# Brigadoon Creek



## TheSpinner (Feb 15, 2002)

All outdoors folks have dreams of the perfect deer hunting place where the twelve point bucks are plentiful and there is a stream that runs through the center of it with many eager trout. The area must be remote and not hunted much and devoid of other anglers. Hardcore trout anglers have a life long quest for such a spot.


This stream may have a correct name for the dreamers but it is typically not called by name by these secretive trout nuts. It is whispered and coveted by these protectors of the trout grail. Most would give you their first born child before they divulge their "Brigadoon" creek. Every county has a Brigadoon Creek.


For those of you that are not familiar with the term "Brigadoon" creek I will elaborate. Every trout angler worth their salt is in search of the perfect stream their entire lives. If they think they have found it they replace the real name of the stream to hide its location in case of prying ears ever hears them talk about it.

The origin of the "Brigadoon" handle comes from an old movie. Brigadoon was a village in the mountains that only appeared once every one thousand years. It stayed for a week and then disappeared for another thousand years. It was an unspoiled place. The village was from the olden days. The folks were simple folks and were satisfied with their life. The place was mythical and only dreamers dare imagine it.


Last year about this time I had brunch in New Glarus with my family. I typically go to New Glarus every weekend that there is a FREE fishing weekend. Wisconsin has this so out of state anglers can come and fish Wisconsin without having to buy a license. The streams were typically overrun with anglers on this weekend and I pass on trout fishing elbow to elbow. Everything was going like normal. The food was great and the ambiance was even better. My wife and I were sitting there soaking in the Swiss heritage and the excellent food when it happened.


Two white haired gentlemen sat in the booth along side of us. I guess both of them in their late 80s. These men had not seen one another for decades and were talking about everything under the sun. I listened to their conversation as I ate. The two talked about friends that had passed and their escapades as young adults. The conversation then changed to a subject dear to my heart. These two old sages were talking about trout fishing. I quietly told my family to keep their volume down because I wanted to hear what these two old trout slayers were talking about.


I felt a little bad about listening to their trout stories without them knowing but I was enthralled with what they were talking about. They were talking about their "Brigadoon Creek" that they had discovered as children. They stumbled on it by accident. There were trout everywhere. It had steep walls, almost like canyon walls that were formed over hundreds or thousands of years and it was a mini version of Rock Creek in MT.
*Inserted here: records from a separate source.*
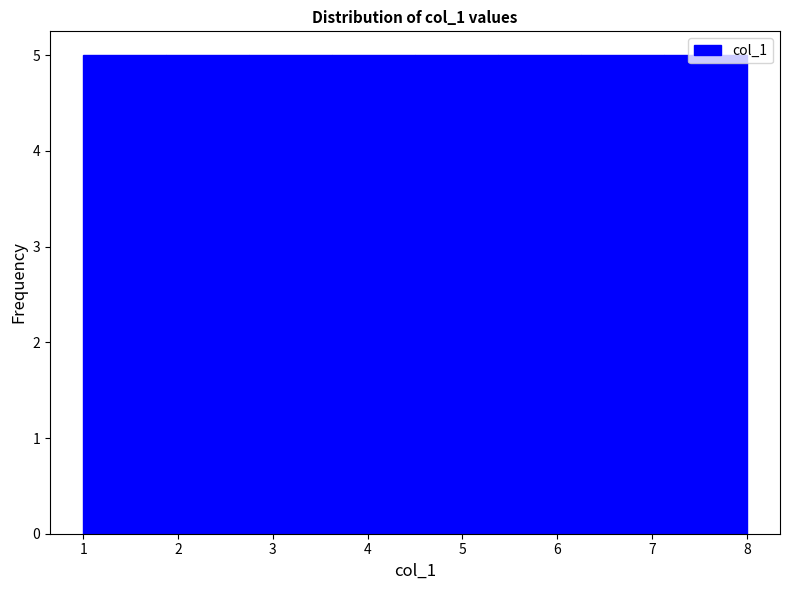

Reading left to right, list every bar in this chart as the range it spans on the x-axis followed by its height. Neither the bar edges nor the heights are printed on the chart, so give them approximately, as read against the axes.

1.0 to 1.9: 5
1.9 to 2.8: 5
2.8 to 3.6: 5
3.6 to 4.5: 5
4.5 to 5.4: 5
5.4 to 6.3: 5
6.3 to 7.1: 5
7.1 to 8.0: 5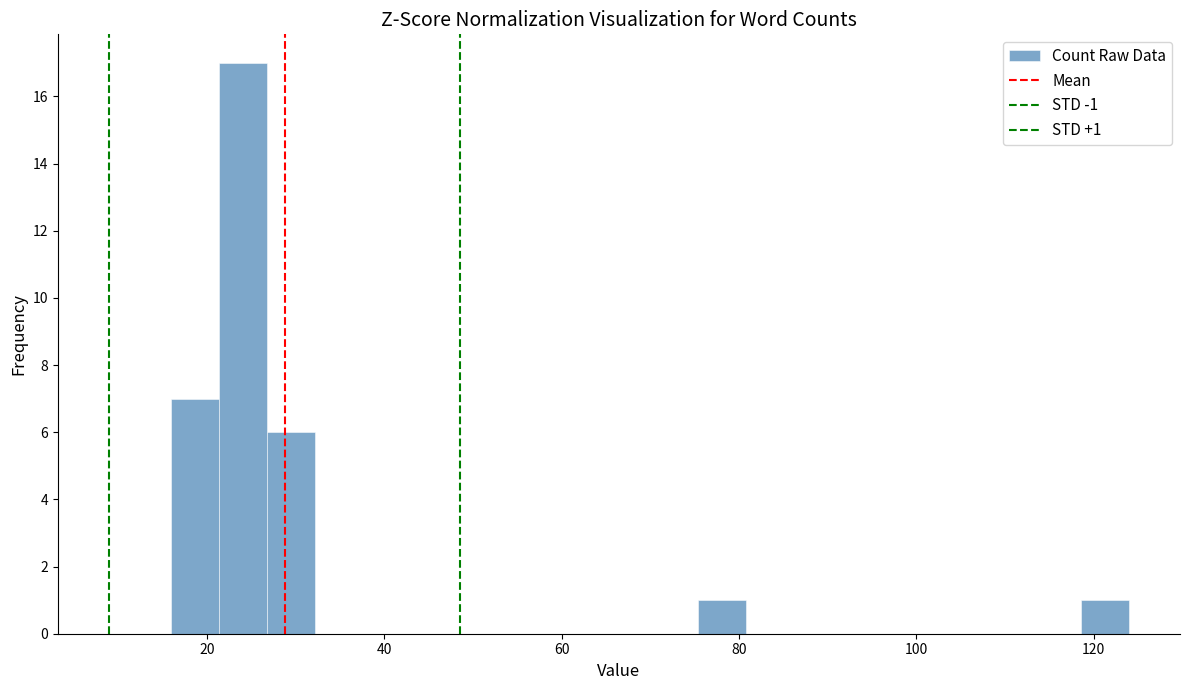

Around what value on the x-axis is the tallest bar? Give the approximate position of its centre, as read against the axis.

24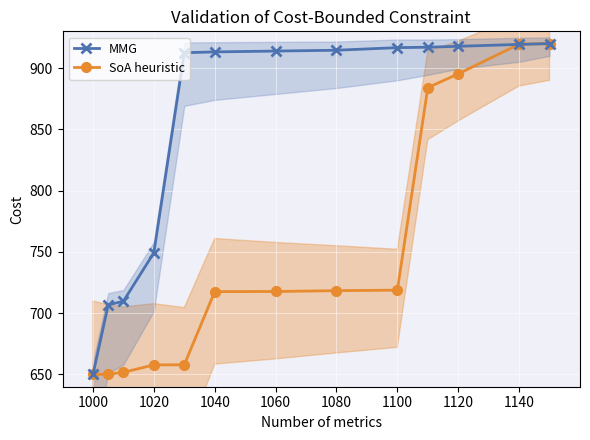

Reading left to right, transcribe all the data shown in this chart.

SoA heuristic: 650.0	650.2	651.7	657.8	657.9	717.6	717.7	718.4	718.8	884.1	895.3	919.6	920.0
MMG: 650.0	706.8	709.8	749.3	912.5	913.2	913.9	914.6	916.7	917.0	917.8	919.3	920.0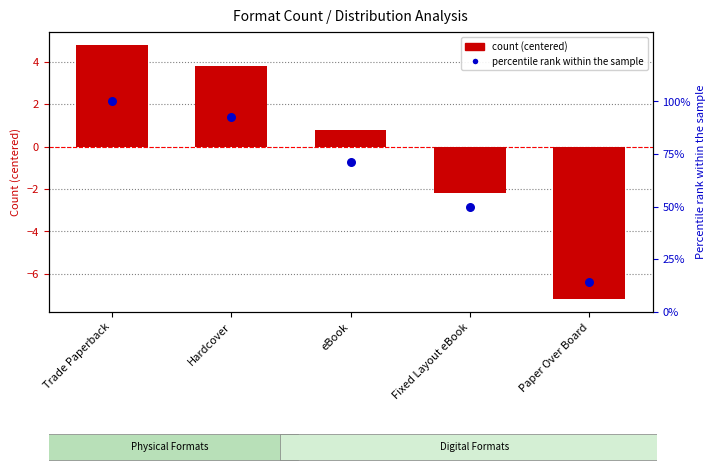

Which series has the largest Y range (max minus min)?

Percentile rank within format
I tried my hardest to hear where this mythical stream was. I gleaned from their conversation it was close to New Glarus. They didn't even fish the upper section where it forks to the left and goes into a secluded road less area that is completely untouched. My curiosity got the best of me and I stood up and introduced myself to the two ancient anglers.


Brunch lasted much longer than typical that day. The two long ago gave up trout fishing and they were pleasant and they gave up the location of their "Brigadoon Creek." We shook hands and I thanked them for their valuable information. One of the old sentinels of trout told me to take a net with me because I would need it. The other told me the stream even fished better in the fall due to the big trout migrating to the stream to spawn.



The drive home was long. My wife and I were skeptical about the actual location of this Montana like stream in Southern Wisconsin. The next day I went on a quest to find the stream of dreams. It was quite a drive and after 3 hours of searching I couldn't find it. I went home defeated. I stored this information in my log book for 2012 and moved on. A couple days ago I re-read my logs for 2012 and I decided to search a little more for this trout nirvana. My wife and I went over some maps and we decided I was one valley over too far. Brigadoon Creek was there and another crusade to the stream was needed.


I hit the road at 4:30am this morning. The sun was up for about 40 minutes when I arrived. This magical stream was a tributary of a well known creek in the area. My directions from goggle maps said 5oo yards upstream from the bridge it fed in to the main branch. I walked for 2,000 yards upstream and all I found was an old dry creek bed. I was a little angry at first but then I did eaves drop on the conversation so I had no right to be mad. Maybe the dry creek bed was Brigadoon Creek and I just need to wait another 1,000 years before it appears again.

Trout anglers are dreamers. I will find my own Brigadoon Creek some day.


----------



## stickman1978 (Sep 15, 2011)

Great story.


----------